Bringing art into a consumerist culture, with a crowd that is vastly unappreciative of it created very comical and amusing scenes with the public and their bemusement with the project itself.
The setting of the exhibition room in the Hayward gallery at first seemed very thrown together but after watching the film, you could see that it was set in the same style as he had created his 'shop', with an angled wall which featured the projection and thrown together cello-tape graphics.

Friday, 14 January 2011
Masaaki Yuasa
(Mind Game, 2004)
Masaaki Yuasi started his career as an animator in the late 1980s and is celebrated as the director of the film version of Kureyon shinchan, a very popular TV anime series. Yuasa acknowledges his respect for the anime films of Hayao Miyazaki, especially his masterpiece Lupin the Third: Castle of Cagliostro. Mind Game (2004) is based on a manga of the same name by Nishi Robin, with music composed and performed by Seichi Yamamato, a member of the Boredoms, an infamous Osaka-based noise band.
Mind Game has a slapstick storyline delivered at a rapid pace with a meticulous juxtaposition of very different anime styles and methods.

Yuasa uses an elaborate combination of highly detailed, naturalistic drawings in the traditionof miyazaki, intercut with rudimentary drawings in a jerky, stop-action style; real time images complete with voice overs; wildly distorted cartoon styles, and so on. this dense visual style is combined with an equally complex narative that jumps around in time and space.

Wednesday, 12 January 2011
Using Studio 6 I created a short stop-motion animation that was able to loop, unfortunately the space allowed to upload a film is minimal on the blog and so I can only show you the loop once. Using tracing paper and permanent markers I followed the style of the graffiti artist BLU to create the cartoon effect. I used 15 frames and the repeated them backwards so that all together there are 30 in this short video.
If you have trouble playing the video, please click the centre of the image and it should work.
I found that in the end the animation took too long for their to be any point in doing anything along the lines of 2-3 minutes long.
Friday, 7 January 2011
OBEY.
Shepard Fairey

Shepard Fairey printed images of the wrestler Andre the Giant and decided to experiment with repetition of an image. He travelled all over the world and put these large posters up using fly-posters. The simple image began to take on new meanings as the public tried to understand what the poster meant. The image was left open to interpretation of the audience and would become a symbol of something much more important than it actually was.
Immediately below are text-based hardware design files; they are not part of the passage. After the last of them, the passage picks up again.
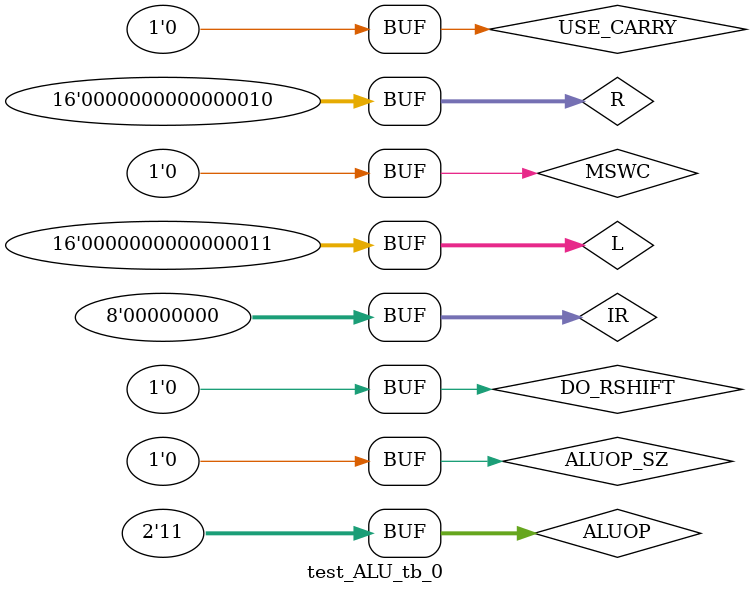
<source format=v>
`timescale 1ns/1ps

module test_ALU_tb_0;
    reg [0:15] R = 16'b0000000000000000;
    reg [0:15] L = 16'b0000000000000000;
    wire [0:15] Z;
    reg DO_RSHIFT = 1'b0;
    reg ALUOP_SZ = 1'b0;
    reg MSWC = 1'b0;
    reg USE_CARRY = 1'b0;
    reg [0:1] ALUOP = 2'b00;
    reg [0:7] IR = 8'b00000000;
    wire ALUV;
    wire ALUC;
    wire ALUS;
    wire ALUZ;


    ALU UUT (
        .R(R),
        .L(L),
        .Z(Z),
        .DO_RSHIFT(DO_RSHIFT),
        .ALUOP_SZ(ALUOP_SZ),
        .MSWC(MSWC),
        .USE_CARRY(USE_CARRY),
        .ALUOP(ALUOP),
        .IR(IR),
        .ALUV(ALUV),
        .ALUC(ALUC),
        .ALUS(ALUS),
        .ALUZ(ALUZ));

    initial begin
        // -------------  Current Time:  100ns
        #100;
        R = 16'b0000000000000010;
        L = 16'b0000000000000011;
        // -------------------------------------
        // -------------  Current Time:  200ns
        #100;
        ALUOP = 2'b01;
        // -------------------------------------
        // -------------  Current Time:  300ns
        #100;
        ALUOP = 2'b10;
        // -------------------------------------
        // -------------  Current Time:  400ns
        #100;
        ALUOP = 2'b11;
    end

endmodule


</source>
Oriell Gallery, South Wales.
I have recently been back home to Wales and through my research on local art galleries I came across the Exhibition of the Graduates from West Wales School of the Arts, 2010. One artist especially took my interest, his unique style of creating almost the contrasting form of 'cuddly' comic book characters and the shiny smooth Anime forms that can be seen in Japanese artists work, such as Takashi Murakami. Masazumi Yamazaki has created these pieces through ceramics giving them a rough and not nearly 'perfected' shaping they still hold their own character and style.

Masazumi Yamazaki
Masazumi's ceramic work is extremely varied, inspired by his own drawings and illustrations of human and animal forms. His sculptures explore the possible ways of interpreting these forms, resulting in distinctive designs which express his personal interpretation of the subject. He is also keen to preserve elements of simplicity and unpredictability in his work.
All of Masazumi's work is made by handbuilding. The clay he uses for a particular piece depends on the subject and the effect he wants to create. Therefore he employs a wide range of clays, including brick clay, earthenware, stoneware and porcelain to suit the diversity of forms and surfaces he produces.